» **DESCRIPTION OF THE TASK**
Look through the records and copy each line that has "neck" in it.

» **EXTRACTED DATA**
------------------------------

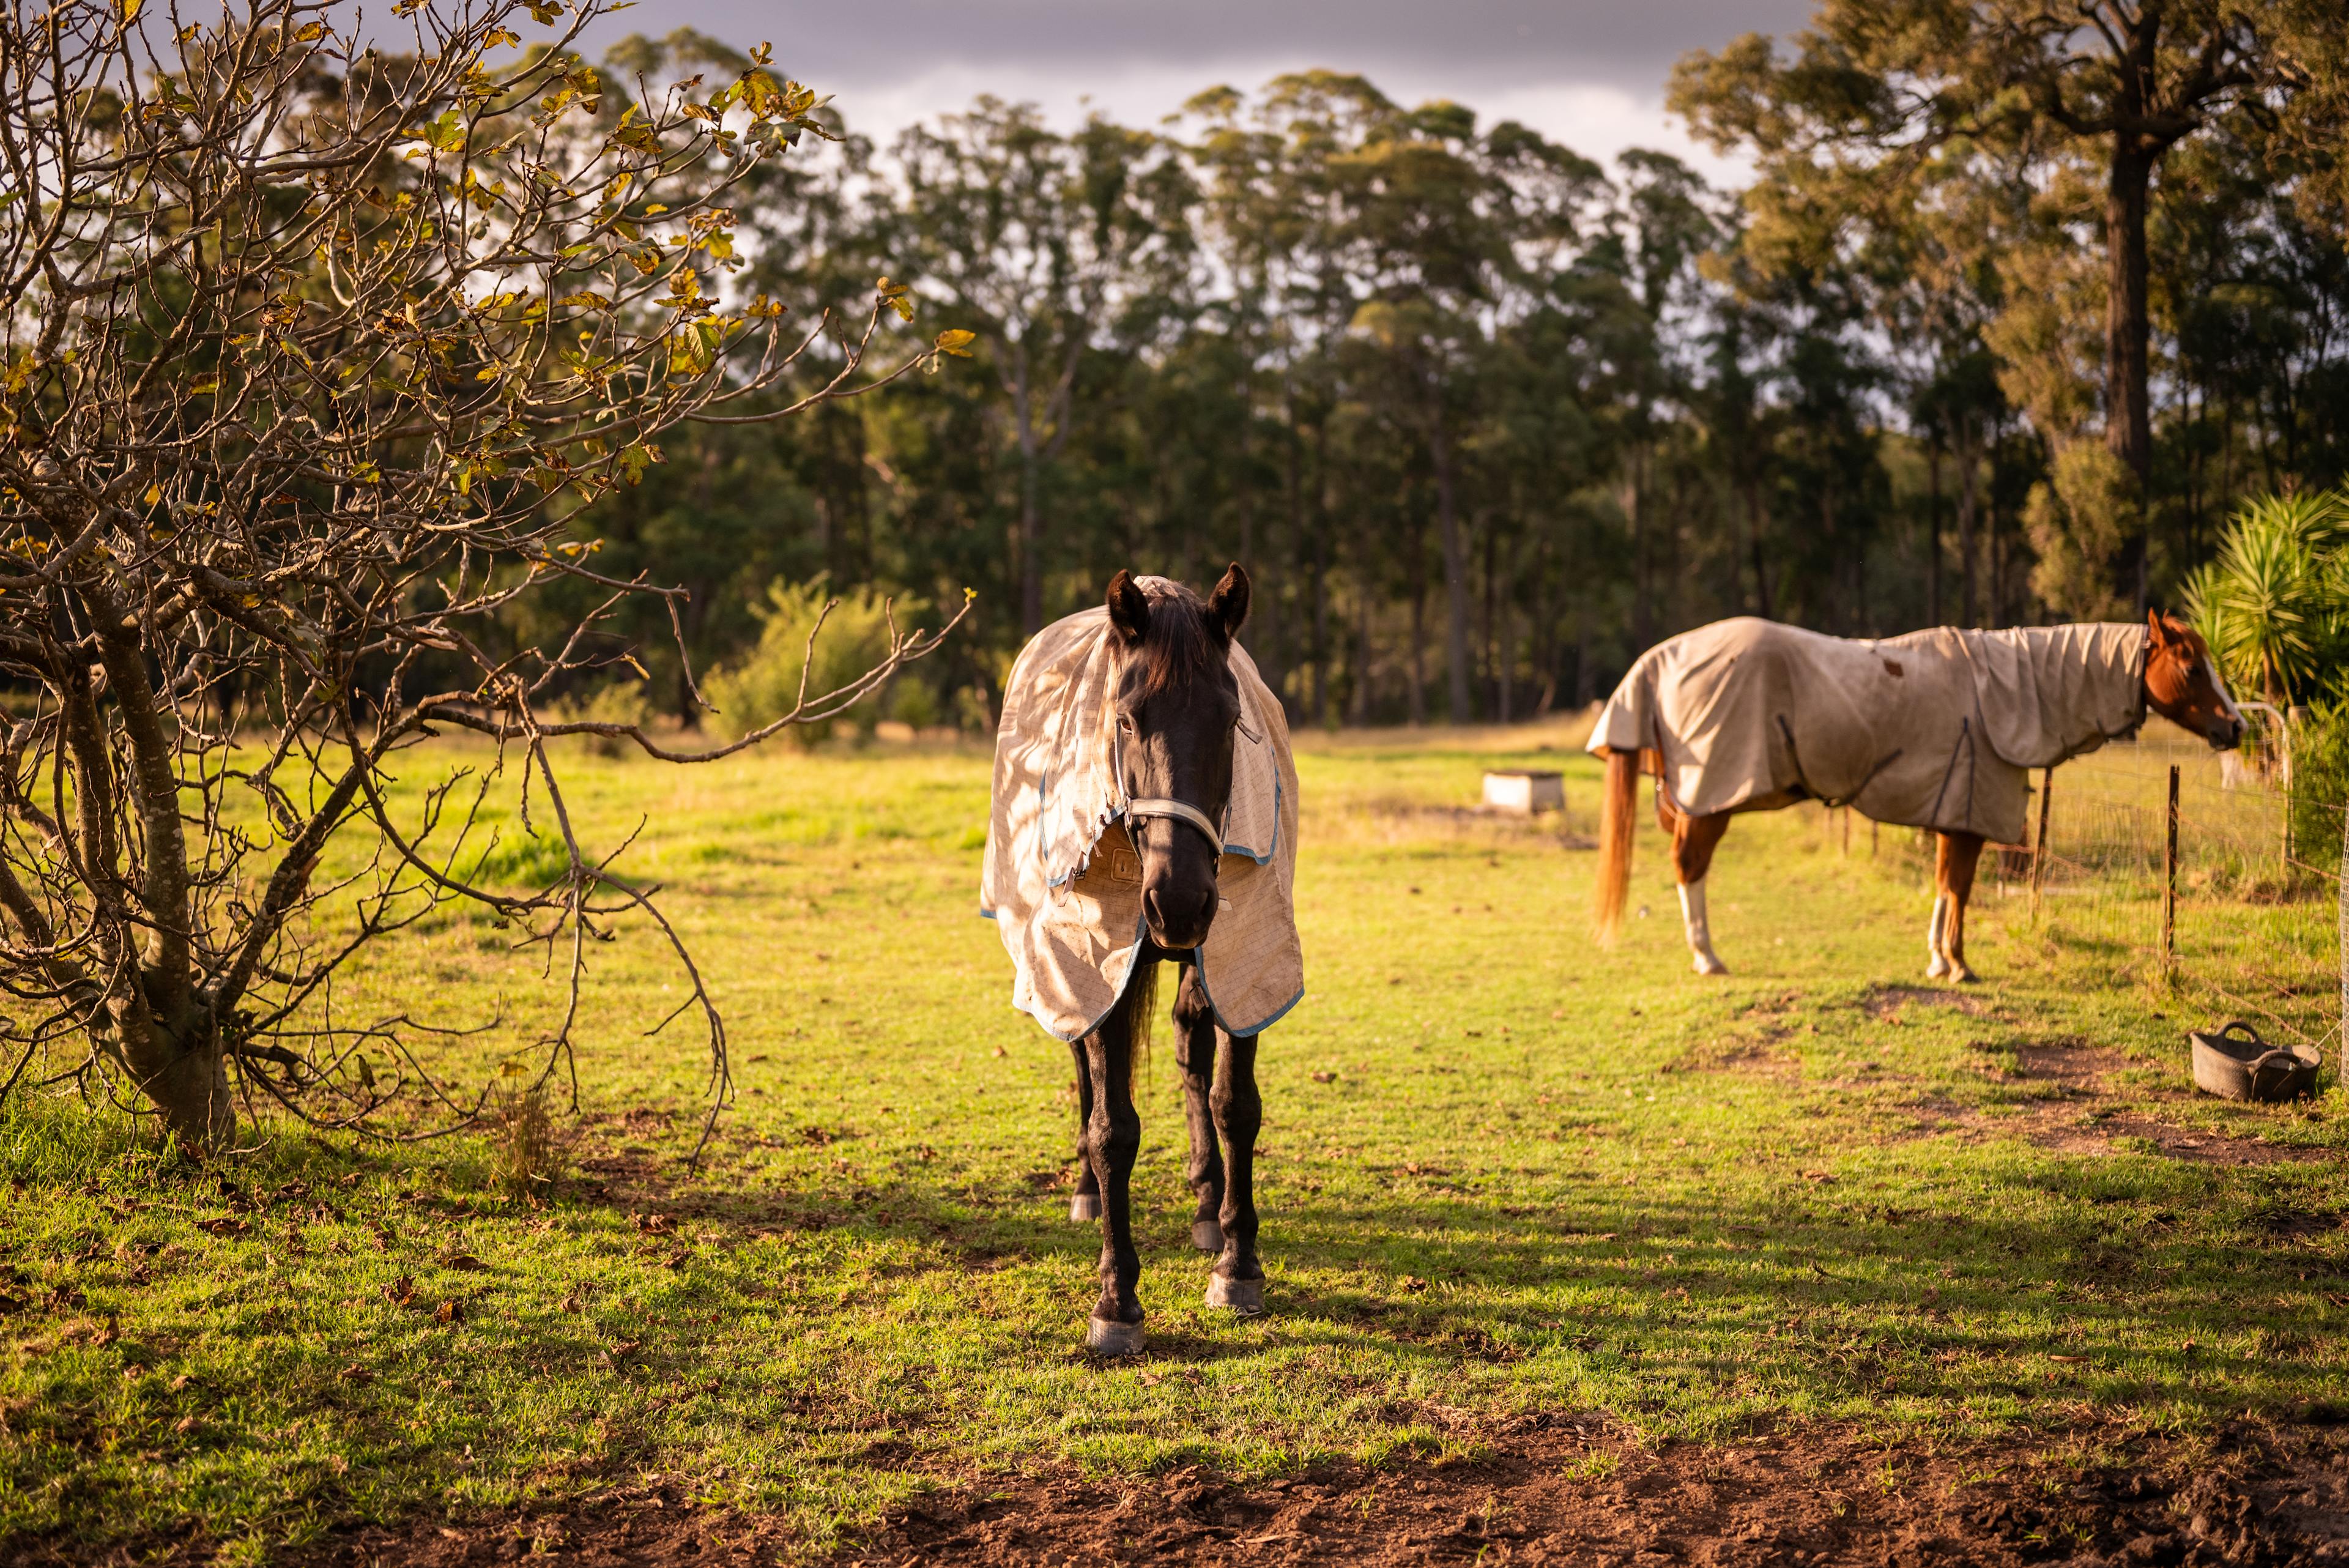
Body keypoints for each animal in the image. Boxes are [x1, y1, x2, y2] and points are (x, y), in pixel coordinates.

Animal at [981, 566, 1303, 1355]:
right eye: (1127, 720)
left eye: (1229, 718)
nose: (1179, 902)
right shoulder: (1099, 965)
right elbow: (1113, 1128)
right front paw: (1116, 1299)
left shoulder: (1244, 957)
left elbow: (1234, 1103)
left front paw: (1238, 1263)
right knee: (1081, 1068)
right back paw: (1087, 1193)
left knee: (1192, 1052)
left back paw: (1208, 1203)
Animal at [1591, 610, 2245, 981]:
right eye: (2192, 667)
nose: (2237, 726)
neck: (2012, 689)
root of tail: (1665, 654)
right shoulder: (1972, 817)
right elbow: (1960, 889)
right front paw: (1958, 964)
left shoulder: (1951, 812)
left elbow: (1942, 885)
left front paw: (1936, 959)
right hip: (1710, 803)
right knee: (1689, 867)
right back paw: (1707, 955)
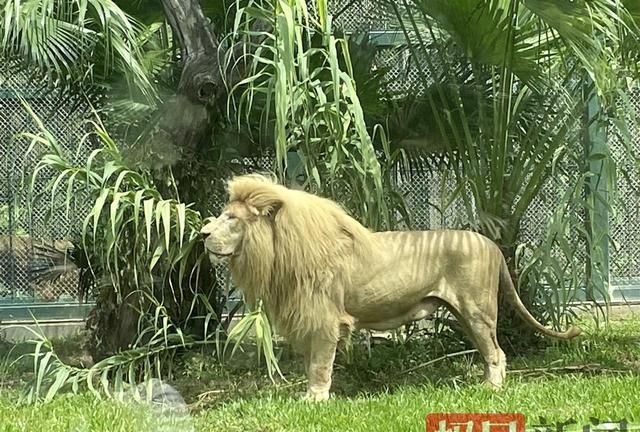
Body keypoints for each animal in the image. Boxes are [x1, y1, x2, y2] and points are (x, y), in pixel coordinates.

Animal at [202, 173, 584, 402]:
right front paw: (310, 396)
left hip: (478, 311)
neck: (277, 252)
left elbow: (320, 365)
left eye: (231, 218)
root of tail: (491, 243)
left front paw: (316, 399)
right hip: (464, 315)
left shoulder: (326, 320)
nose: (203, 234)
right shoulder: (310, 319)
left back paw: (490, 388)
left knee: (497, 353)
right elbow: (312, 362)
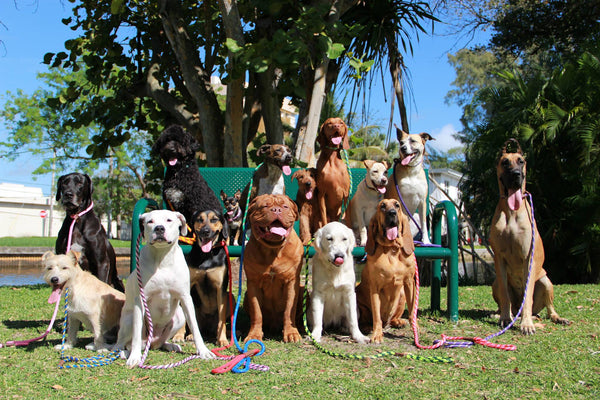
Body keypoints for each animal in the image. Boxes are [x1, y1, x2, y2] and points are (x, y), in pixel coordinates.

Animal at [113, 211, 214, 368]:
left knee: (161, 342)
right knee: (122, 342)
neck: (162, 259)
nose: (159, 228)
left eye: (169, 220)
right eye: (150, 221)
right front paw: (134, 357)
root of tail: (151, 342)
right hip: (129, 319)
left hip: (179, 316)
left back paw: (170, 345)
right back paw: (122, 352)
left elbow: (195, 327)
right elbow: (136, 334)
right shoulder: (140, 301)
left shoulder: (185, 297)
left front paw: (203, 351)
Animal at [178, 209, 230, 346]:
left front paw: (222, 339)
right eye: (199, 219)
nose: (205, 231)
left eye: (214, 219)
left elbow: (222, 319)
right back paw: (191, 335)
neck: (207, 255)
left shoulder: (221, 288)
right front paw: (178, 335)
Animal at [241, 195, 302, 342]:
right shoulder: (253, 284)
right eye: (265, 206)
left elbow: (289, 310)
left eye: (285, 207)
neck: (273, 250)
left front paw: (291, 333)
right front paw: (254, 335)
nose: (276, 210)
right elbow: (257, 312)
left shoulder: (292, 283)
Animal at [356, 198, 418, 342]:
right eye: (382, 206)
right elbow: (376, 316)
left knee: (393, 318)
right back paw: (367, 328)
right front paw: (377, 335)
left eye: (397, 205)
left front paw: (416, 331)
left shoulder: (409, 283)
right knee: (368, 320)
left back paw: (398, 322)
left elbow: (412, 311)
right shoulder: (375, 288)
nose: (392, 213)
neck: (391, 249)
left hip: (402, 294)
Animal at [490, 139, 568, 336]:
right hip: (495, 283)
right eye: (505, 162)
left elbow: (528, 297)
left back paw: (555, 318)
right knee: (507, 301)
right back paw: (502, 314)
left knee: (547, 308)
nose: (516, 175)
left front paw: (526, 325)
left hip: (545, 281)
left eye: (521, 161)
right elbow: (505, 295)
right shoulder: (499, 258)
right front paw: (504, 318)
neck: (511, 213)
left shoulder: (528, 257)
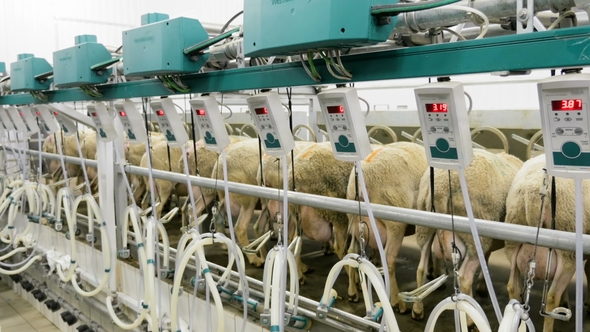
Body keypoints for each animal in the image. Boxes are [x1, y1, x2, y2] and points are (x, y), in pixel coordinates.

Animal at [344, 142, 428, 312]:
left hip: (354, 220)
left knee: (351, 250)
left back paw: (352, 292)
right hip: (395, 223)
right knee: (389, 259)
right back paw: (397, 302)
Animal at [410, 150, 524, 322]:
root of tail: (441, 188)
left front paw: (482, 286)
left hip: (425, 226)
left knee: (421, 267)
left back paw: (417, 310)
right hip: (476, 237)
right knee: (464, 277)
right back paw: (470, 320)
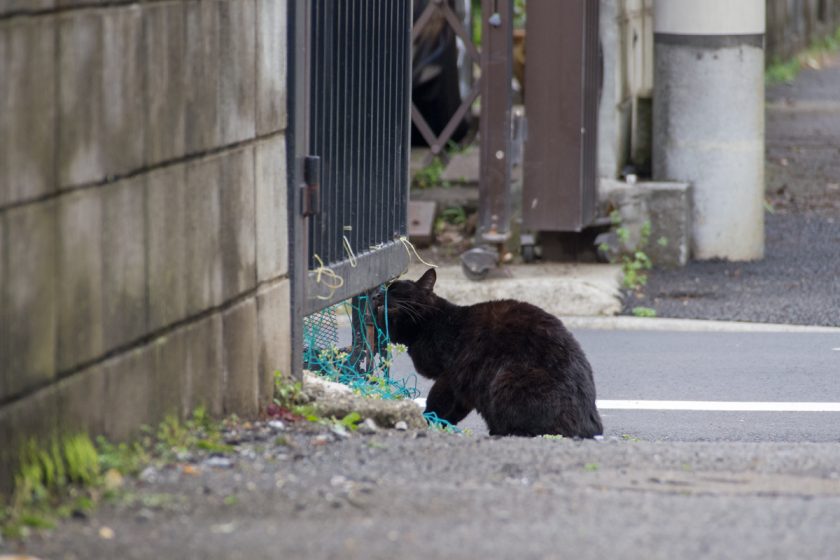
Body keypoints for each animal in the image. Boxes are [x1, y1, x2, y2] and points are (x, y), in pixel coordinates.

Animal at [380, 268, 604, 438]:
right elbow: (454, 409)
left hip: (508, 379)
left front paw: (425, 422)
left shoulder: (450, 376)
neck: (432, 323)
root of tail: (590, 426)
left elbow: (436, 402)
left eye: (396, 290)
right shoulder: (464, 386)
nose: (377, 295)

------------------------------

» **RESULT OF THE TASK**
neck: (2012, 689)
neck: (277, 252)
neck: (162, 259)
neck: (207, 255)
neck: (273, 250)
neck: (391, 249)
neck: (511, 213)
neck: (432, 323)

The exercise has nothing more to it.